In every one of the records below, replace "silver car in background" with "gray car in background" and write the lines out again with nothing else changed. Omit the pictures.
BEGIN
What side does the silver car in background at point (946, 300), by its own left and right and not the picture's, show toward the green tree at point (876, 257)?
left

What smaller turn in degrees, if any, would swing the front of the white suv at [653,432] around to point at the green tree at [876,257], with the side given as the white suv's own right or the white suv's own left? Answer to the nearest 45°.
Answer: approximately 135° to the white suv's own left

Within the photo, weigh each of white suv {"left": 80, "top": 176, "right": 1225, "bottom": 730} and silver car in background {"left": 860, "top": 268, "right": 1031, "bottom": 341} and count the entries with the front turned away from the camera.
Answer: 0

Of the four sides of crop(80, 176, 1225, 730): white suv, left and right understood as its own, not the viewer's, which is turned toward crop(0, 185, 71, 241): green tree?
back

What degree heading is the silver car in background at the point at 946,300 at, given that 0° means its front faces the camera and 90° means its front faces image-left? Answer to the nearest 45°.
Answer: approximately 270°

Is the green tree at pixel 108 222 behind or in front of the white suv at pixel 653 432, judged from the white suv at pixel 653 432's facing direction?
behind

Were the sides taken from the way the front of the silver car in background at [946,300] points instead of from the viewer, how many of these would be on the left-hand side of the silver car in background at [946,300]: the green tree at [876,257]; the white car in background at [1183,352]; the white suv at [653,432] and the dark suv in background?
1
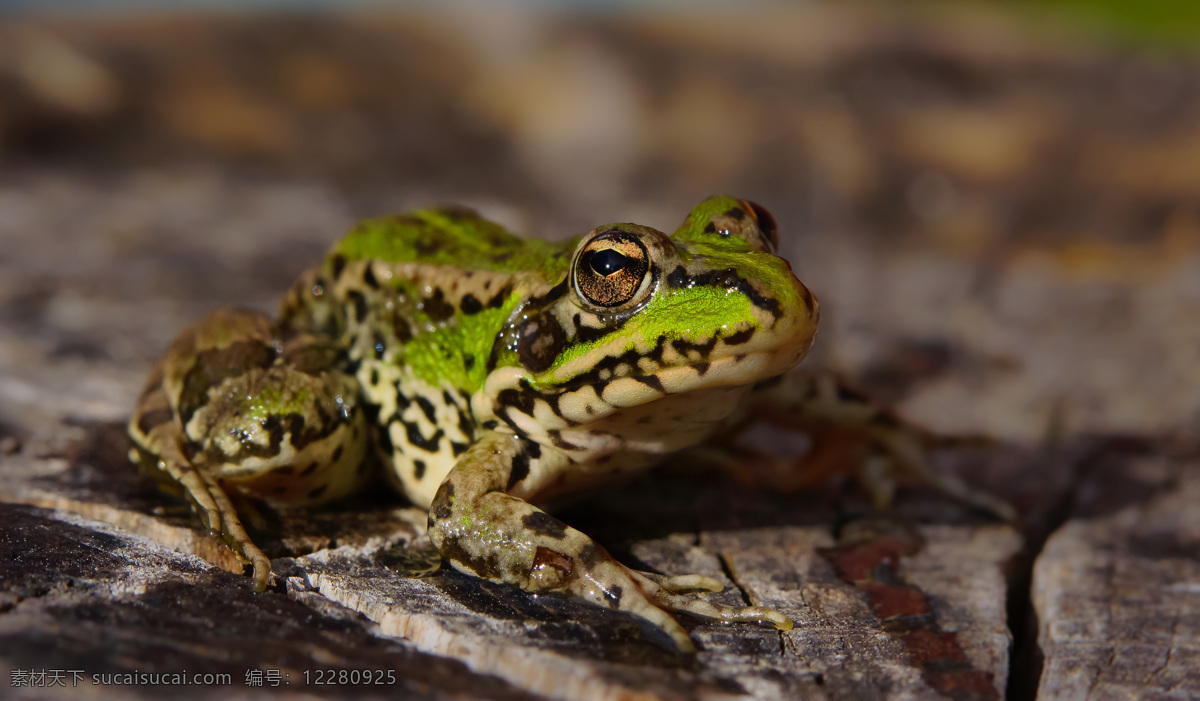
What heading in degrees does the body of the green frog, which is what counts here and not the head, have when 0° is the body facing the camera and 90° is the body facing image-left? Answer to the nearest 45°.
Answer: approximately 315°
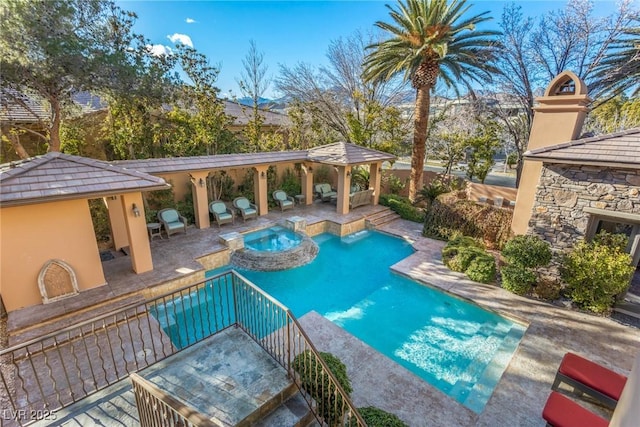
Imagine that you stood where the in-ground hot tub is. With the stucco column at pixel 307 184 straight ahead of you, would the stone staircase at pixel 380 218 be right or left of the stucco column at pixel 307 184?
right

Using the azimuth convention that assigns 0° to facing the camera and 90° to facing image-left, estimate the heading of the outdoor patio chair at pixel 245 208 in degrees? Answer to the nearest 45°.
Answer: approximately 315°

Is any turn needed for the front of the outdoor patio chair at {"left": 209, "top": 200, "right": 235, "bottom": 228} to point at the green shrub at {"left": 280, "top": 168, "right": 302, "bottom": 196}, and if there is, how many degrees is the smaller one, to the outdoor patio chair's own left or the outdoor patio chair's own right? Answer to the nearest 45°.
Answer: approximately 90° to the outdoor patio chair's own left

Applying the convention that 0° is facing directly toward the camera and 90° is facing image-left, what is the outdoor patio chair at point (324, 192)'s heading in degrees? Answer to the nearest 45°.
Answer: approximately 315°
END
> [RESULT BELOW]
What side does the gray car in background at point (946, 300), by its own left and right and not the picture's, show toward the green tree at point (876, 257)?
left

What smaller turn in degrees, if any, would swing the front of the white suv at [653,432] around to point at the green tree at [876,257], with the side given as the white suv's own right or the white suv's own left? Answer to the nearest 45°.
Answer: approximately 135° to the white suv's own left

Within the photo, weigh each of white suv {"left": 80, "top": 176, "right": 1225, "bottom": 730} and gray car in background {"left": 860, "top": 268, "right": 1031, "bottom": 341} and count the entries with the front turned away from the camera.
Answer: 0

Of the four sides of crop(80, 176, 1225, 730): white suv, left and right understood as its own, not the viewer's, which is turned toward crop(0, 185, 71, 241): green tree?
back

What degree heading is the gray car in background at the point at 946,300 at, given that 0° means its front faces the camera and 90° means its front faces image-left? Answer to the nearest 45°.
Answer: approximately 270°

Is the green tree at pixel 108 222 behind or in front of the white suv at pixel 653 432, judged from the white suv at pixel 653 432's facing direction?
behind

Were the sides taken from the way the front of the gray car in background at [946,300] points instead of from the viewer, how many of these would be on the left-hand side of the gray car in background at [946,300]: the green tree at [876,257]; the white car in background at [1183,352]; the white suv at [653,432] and the dark suv in background?
1
What heading in degrees does the body of the green frog, which is what counts here and not the head, have when 0° is the body facing the camera and 90° is the body facing image-left? Answer to the nearest 45°.
Answer: approximately 315°
Imagine that you stood where the in-ground hot tub is. With the stucco column at pixel 307 184 straight ahead of you, would the stone staircase at pixel 380 218 be right or left of the stucco column at pixel 307 184?
right

Using the azimuth convention that assigns 0° to facing the camera and 90° to facing image-left, estimate the heading of the outdoor patio chair at pixel 245 208 in degrees? Answer to the nearest 45°.
Answer: approximately 315°

Is any turn needed for the front of the outdoor patio chair at {"left": 209, "top": 200, "right": 235, "bottom": 228} to point at the green shrub at {"left": 280, "top": 168, "right": 302, "bottom": 196}, and if there is, how many degrees is the smaller one, to the outdoor patio chair's own left or the outdoor patio chair's own right? Answer to the nearest 45°.
Answer: approximately 90° to the outdoor patio chair's own left

Applying the convention that 0° is facing directly toward the camera and 90° is facing image-left, what is the outdoor patio chair at point (324, 192)'s heading in degrees? Answer to the nearest 45°.
Answer: approximately 315°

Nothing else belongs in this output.